1. allocated (result of a call to allocator)
2. allocating (result of an expression that allocates, so it includes previous group)
3. non-allocating

The tool reports a warning whenever nAllocating >= 2 AND nAllocated >= 1, because in that case the allocated argument may be killed by another allocating argument. The tool perform these checks linearly for all calls in all functions.

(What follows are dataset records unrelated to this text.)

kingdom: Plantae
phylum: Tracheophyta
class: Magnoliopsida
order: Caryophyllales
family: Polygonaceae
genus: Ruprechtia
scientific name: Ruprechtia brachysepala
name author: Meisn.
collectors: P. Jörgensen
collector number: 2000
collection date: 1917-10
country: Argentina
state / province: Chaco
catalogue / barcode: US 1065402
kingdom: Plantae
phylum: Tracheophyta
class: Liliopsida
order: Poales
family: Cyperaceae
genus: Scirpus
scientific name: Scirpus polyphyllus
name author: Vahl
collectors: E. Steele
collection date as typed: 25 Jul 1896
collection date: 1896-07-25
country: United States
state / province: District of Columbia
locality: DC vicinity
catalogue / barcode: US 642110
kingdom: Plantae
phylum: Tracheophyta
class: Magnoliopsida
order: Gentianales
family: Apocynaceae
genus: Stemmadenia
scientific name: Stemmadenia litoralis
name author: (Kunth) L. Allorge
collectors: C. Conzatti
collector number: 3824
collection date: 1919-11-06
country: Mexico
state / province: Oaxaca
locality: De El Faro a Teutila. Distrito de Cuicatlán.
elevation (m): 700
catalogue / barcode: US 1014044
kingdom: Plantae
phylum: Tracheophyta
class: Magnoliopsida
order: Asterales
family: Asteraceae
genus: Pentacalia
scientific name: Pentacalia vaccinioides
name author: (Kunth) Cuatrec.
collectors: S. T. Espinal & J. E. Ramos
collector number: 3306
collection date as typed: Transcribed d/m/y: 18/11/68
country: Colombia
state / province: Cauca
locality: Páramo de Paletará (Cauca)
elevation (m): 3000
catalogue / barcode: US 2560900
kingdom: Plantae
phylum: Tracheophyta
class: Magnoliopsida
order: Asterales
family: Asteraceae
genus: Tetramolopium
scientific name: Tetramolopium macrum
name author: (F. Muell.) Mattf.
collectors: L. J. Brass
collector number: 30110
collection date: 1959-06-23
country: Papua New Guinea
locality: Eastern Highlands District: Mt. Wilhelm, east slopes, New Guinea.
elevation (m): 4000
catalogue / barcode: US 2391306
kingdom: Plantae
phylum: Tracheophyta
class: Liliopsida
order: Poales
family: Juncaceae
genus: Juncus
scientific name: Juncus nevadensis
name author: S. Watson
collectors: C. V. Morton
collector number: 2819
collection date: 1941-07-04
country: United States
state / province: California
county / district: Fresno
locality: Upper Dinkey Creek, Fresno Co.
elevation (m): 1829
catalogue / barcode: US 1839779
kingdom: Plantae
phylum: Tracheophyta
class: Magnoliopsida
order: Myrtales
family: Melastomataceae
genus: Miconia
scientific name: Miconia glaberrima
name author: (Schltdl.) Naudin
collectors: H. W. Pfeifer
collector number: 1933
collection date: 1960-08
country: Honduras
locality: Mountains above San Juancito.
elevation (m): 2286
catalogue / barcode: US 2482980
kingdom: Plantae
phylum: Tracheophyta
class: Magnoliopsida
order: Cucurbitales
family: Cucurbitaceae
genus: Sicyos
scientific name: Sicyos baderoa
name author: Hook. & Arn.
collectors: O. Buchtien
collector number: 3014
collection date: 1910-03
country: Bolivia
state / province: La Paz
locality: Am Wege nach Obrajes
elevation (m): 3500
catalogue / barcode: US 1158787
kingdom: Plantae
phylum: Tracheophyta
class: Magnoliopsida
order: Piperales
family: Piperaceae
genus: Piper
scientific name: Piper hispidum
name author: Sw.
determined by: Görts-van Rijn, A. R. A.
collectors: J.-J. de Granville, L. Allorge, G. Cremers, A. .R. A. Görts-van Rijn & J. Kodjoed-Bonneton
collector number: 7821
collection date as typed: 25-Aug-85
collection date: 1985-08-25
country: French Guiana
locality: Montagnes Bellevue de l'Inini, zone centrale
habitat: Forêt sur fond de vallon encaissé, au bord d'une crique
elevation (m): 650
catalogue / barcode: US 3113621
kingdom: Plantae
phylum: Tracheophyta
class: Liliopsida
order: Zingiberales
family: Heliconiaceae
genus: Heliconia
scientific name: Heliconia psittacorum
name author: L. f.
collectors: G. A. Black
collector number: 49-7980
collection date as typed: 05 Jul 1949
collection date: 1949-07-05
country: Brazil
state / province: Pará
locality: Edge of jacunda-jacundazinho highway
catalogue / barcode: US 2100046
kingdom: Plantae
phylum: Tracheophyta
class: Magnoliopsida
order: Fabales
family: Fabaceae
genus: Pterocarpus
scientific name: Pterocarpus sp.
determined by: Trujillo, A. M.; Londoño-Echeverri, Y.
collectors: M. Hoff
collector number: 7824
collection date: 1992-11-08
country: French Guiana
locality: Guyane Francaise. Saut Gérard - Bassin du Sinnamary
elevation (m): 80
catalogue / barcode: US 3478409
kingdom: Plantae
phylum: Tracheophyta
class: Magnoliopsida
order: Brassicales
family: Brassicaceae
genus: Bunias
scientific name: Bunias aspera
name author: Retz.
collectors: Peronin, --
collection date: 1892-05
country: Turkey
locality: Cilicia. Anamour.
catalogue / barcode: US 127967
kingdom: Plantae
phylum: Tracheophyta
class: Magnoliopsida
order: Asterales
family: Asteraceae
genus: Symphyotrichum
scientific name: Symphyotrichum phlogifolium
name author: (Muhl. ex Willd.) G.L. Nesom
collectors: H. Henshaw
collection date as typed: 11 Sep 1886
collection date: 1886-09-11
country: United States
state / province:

ueacheck is a more complicated variant of this tool. It tries to also support the case when the allocated argument is being read from a variable. The tool attempts to detect when such variable is protected, as to reduce false alarms. The tool uses a heuristics based on dominator trees and capture analysis (both provided by LLVM).

hasUnprotectedObject var

  if var may be capture before the call
    return false [LLVM capture analysis]

  find dominating allocation var = alloc()
    check all stores to var
      check if it takes value from an allocator
        check if it dominates the use of var of interest

  look for PROTECT(var) between the allocation and use
    check all loads of var
      check if it is passed to PROTECT or PROTECT_WITH_INDEX
        check if it is dominated by the allocation 
          check if it dominates the use

            if found, return false

  return true

There are many approximations. There may not be a single dominating PROTECT, but different PROTECTs on different paths. There may not be a single dominating allocation, but different allocations on different paths. The pointer may also be passed to other protecting function than Rf_protect or Rf_ProtectWithIndex. It is almost embarrassing that this hack has been quite effective in finding errors in the core R.